-- Exercise input follows --
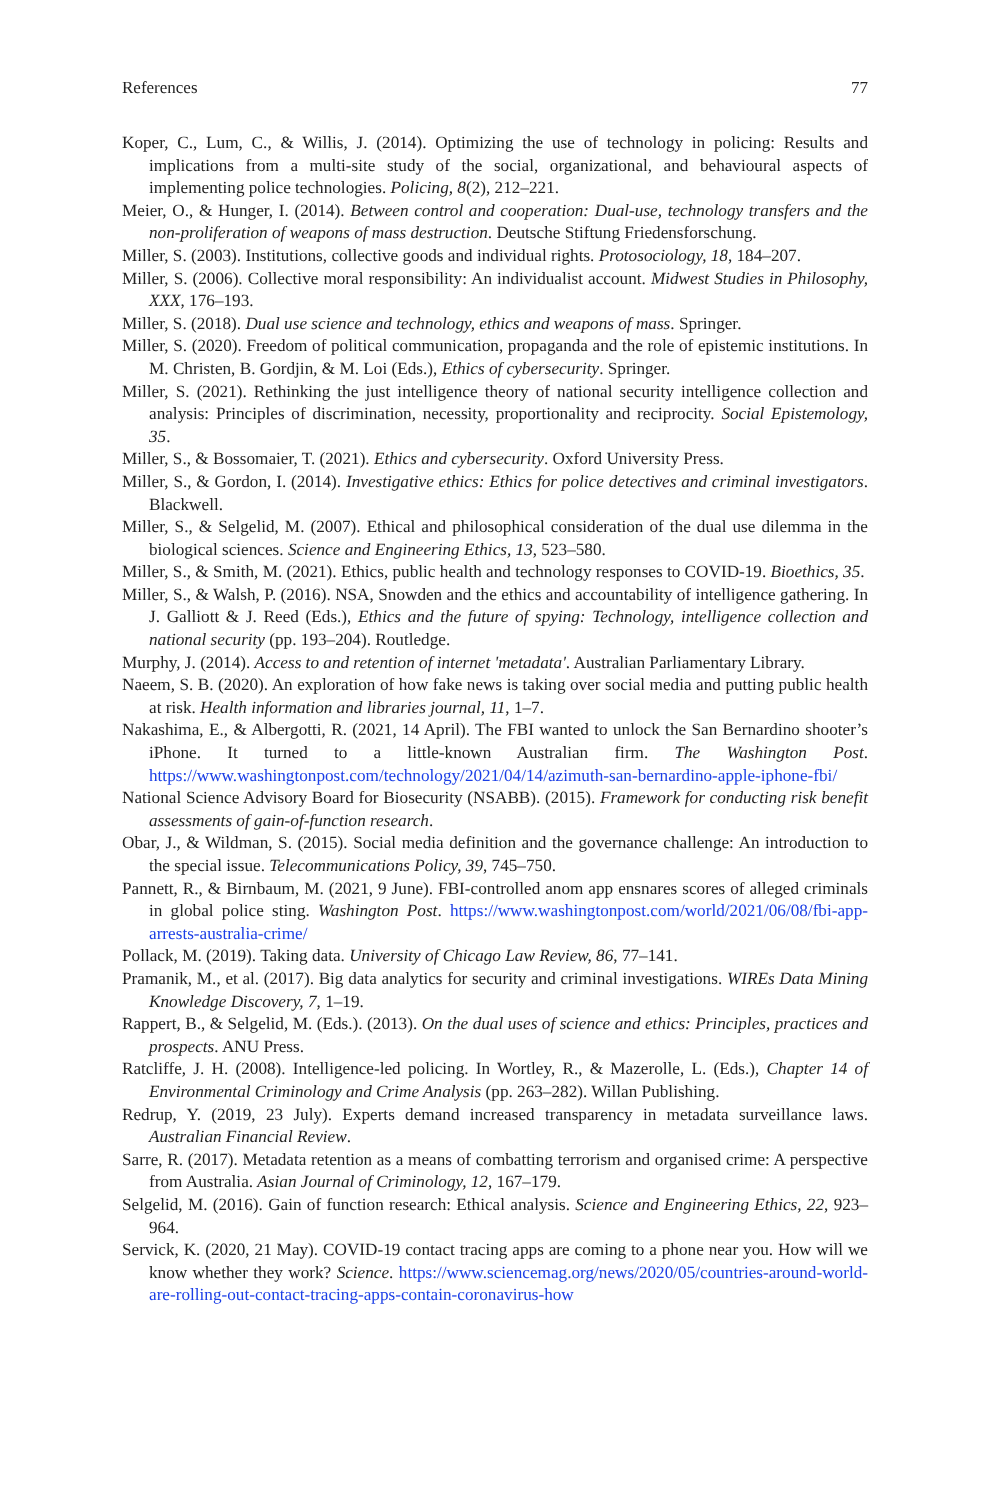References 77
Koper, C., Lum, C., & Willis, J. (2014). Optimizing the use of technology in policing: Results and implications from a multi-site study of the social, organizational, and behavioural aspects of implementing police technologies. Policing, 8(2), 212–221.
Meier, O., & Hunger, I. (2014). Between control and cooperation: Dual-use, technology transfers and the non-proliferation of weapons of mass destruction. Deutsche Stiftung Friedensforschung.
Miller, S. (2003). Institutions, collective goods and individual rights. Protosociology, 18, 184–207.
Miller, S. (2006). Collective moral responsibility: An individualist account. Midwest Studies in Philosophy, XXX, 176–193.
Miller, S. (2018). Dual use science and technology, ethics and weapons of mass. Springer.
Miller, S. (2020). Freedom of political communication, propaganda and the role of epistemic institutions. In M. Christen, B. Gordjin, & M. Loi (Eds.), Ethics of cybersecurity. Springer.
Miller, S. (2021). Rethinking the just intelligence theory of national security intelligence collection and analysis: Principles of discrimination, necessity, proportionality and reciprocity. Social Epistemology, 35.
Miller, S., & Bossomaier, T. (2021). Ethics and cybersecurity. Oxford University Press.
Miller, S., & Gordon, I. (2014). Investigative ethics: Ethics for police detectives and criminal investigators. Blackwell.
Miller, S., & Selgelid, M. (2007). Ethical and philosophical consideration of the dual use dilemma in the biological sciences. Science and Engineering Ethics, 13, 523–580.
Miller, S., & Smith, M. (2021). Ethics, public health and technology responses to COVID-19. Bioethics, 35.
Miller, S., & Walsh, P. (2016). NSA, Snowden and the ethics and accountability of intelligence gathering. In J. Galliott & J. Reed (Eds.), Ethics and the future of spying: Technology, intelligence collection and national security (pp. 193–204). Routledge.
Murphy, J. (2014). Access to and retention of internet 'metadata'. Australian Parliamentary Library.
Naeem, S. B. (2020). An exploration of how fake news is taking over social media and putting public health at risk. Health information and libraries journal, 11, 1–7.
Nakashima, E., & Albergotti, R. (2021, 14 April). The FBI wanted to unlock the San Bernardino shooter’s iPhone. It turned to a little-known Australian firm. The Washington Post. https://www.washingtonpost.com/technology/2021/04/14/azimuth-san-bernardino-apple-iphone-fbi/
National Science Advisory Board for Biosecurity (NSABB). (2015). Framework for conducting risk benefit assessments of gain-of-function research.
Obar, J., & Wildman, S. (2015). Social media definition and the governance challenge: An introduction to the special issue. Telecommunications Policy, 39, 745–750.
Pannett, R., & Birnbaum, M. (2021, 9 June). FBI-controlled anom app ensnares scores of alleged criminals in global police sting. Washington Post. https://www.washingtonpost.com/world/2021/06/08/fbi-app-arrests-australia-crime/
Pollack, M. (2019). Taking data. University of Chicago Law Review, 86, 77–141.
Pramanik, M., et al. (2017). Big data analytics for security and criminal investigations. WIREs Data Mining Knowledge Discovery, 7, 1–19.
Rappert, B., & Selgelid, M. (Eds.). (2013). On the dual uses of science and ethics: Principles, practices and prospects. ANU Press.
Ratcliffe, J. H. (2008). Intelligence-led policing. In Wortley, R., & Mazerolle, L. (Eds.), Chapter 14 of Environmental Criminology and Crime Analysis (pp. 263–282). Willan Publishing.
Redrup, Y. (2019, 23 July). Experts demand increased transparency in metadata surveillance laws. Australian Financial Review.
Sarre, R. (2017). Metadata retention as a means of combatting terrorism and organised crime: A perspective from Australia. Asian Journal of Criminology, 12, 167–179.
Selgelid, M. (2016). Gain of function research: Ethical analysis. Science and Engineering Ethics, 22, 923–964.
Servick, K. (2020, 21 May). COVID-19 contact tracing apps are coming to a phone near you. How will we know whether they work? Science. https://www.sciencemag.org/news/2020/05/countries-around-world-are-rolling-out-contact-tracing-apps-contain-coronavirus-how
-- Exercise input concluded --
-- Exercise input follows --
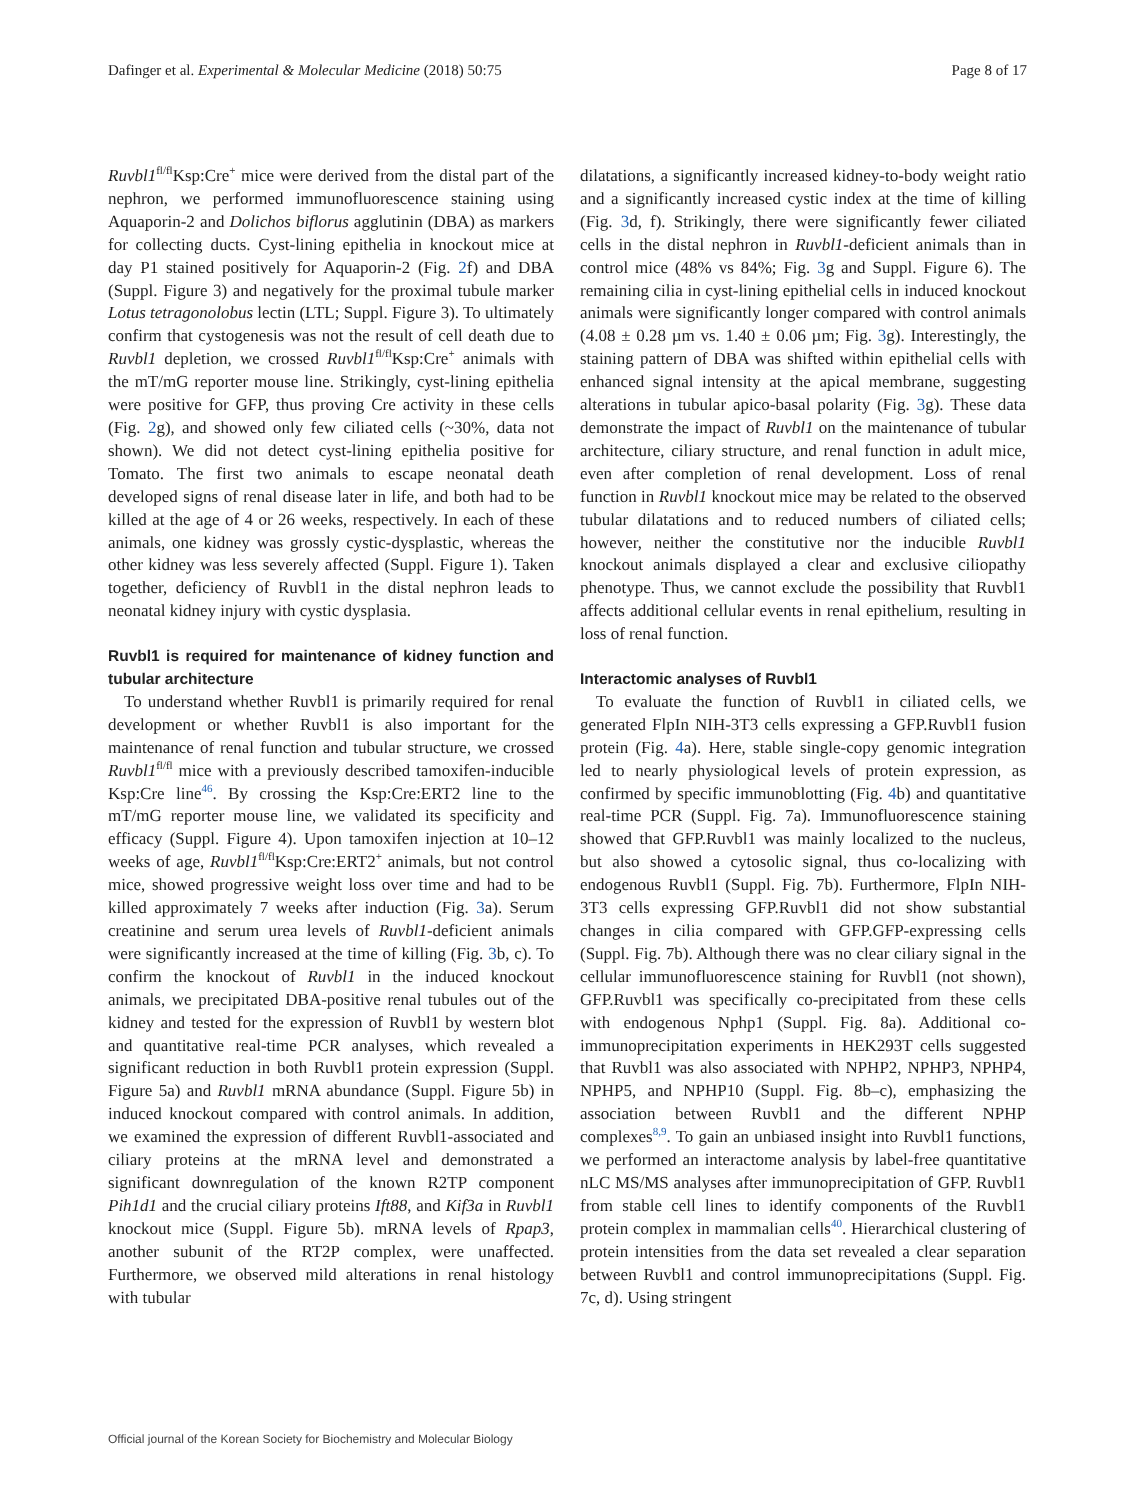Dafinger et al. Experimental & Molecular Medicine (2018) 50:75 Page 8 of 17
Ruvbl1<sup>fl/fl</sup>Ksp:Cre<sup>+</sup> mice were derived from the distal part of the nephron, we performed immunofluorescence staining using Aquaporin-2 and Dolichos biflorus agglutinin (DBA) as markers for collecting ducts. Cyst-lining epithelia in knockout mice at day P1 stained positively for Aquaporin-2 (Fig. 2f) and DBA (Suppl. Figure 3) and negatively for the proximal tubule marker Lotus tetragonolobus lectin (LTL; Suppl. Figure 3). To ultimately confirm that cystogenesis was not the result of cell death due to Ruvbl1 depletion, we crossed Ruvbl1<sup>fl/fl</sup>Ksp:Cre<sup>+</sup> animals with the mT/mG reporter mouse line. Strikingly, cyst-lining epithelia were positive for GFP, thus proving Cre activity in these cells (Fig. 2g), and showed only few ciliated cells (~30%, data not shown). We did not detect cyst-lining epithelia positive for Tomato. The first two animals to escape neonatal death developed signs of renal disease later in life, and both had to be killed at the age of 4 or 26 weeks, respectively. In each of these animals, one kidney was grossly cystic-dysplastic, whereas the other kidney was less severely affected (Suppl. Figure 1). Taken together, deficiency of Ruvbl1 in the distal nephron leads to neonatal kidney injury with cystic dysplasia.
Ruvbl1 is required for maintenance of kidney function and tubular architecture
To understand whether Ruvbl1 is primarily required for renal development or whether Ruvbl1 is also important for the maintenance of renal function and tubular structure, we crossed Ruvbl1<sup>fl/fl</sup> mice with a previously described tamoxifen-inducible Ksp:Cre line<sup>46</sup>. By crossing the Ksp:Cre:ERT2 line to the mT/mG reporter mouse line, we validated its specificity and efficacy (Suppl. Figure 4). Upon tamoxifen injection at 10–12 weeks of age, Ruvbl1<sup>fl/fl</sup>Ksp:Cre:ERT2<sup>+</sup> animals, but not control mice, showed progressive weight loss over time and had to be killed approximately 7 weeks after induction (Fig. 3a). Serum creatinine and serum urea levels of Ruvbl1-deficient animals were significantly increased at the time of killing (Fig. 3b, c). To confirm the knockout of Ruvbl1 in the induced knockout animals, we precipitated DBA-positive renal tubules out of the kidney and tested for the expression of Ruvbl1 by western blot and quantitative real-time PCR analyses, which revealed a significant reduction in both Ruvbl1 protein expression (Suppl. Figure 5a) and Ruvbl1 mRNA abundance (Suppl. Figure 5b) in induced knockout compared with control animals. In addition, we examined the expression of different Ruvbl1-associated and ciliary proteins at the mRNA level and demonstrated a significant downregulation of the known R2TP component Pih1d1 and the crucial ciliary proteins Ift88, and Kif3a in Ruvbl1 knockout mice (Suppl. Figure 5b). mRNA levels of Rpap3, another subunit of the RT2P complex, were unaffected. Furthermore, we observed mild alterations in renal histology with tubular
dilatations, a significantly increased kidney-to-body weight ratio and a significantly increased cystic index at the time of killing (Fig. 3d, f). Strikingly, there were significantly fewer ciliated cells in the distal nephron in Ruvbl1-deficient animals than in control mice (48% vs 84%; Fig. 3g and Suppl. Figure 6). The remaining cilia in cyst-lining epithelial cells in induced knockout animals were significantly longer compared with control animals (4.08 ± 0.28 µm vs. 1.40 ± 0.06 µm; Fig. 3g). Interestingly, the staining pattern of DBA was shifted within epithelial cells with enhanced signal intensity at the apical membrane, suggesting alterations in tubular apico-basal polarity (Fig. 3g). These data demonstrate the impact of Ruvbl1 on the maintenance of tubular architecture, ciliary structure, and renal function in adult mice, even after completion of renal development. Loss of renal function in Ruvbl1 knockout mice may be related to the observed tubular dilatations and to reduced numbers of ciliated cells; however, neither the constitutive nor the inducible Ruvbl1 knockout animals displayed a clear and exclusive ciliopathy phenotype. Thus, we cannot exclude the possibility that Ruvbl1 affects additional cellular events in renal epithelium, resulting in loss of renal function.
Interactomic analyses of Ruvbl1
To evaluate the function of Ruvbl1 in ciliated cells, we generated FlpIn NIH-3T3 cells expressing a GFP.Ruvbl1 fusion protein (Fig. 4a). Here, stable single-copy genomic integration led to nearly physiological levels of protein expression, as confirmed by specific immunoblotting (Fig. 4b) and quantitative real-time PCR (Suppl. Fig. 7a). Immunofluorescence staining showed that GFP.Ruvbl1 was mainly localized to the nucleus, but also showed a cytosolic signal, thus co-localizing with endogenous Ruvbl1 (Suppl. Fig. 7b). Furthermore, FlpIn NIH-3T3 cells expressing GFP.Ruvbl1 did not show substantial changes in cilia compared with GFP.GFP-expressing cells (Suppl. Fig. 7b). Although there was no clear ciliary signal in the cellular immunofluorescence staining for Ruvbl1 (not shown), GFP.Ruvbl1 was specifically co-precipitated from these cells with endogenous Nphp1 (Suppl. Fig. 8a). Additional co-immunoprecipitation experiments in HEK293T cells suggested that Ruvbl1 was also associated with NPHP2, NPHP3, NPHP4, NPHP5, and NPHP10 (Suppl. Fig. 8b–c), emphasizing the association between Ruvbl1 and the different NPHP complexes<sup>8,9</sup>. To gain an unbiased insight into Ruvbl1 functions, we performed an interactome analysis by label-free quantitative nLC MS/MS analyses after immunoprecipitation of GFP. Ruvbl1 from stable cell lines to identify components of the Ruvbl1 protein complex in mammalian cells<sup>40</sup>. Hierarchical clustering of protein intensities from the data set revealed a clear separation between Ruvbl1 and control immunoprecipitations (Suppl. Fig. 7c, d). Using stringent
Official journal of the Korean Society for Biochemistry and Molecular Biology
-- Exercise input concluded --
Task goal: From the records above, write out exactly the lines that begin at the line with "References 77" and end at the line with "Meier, O., &". Pictures must not appear in the output.

Reply to the task:
References 77
Koper, C., Lum, C., & Willis, J. (2014). Optimizing the use of technology in policing: Results and implications from a multi-site study of the social, organizational, and behavioural aspects of implementing police technologies. Policing, 8(2), 212–221.
Meier, O., & Hunger, I. (2014). Between control and cooperation: Dual-use, technology transfers and the non-proliferation of weapons of mass destruction. Deutsche Stiftung Friedensforschung.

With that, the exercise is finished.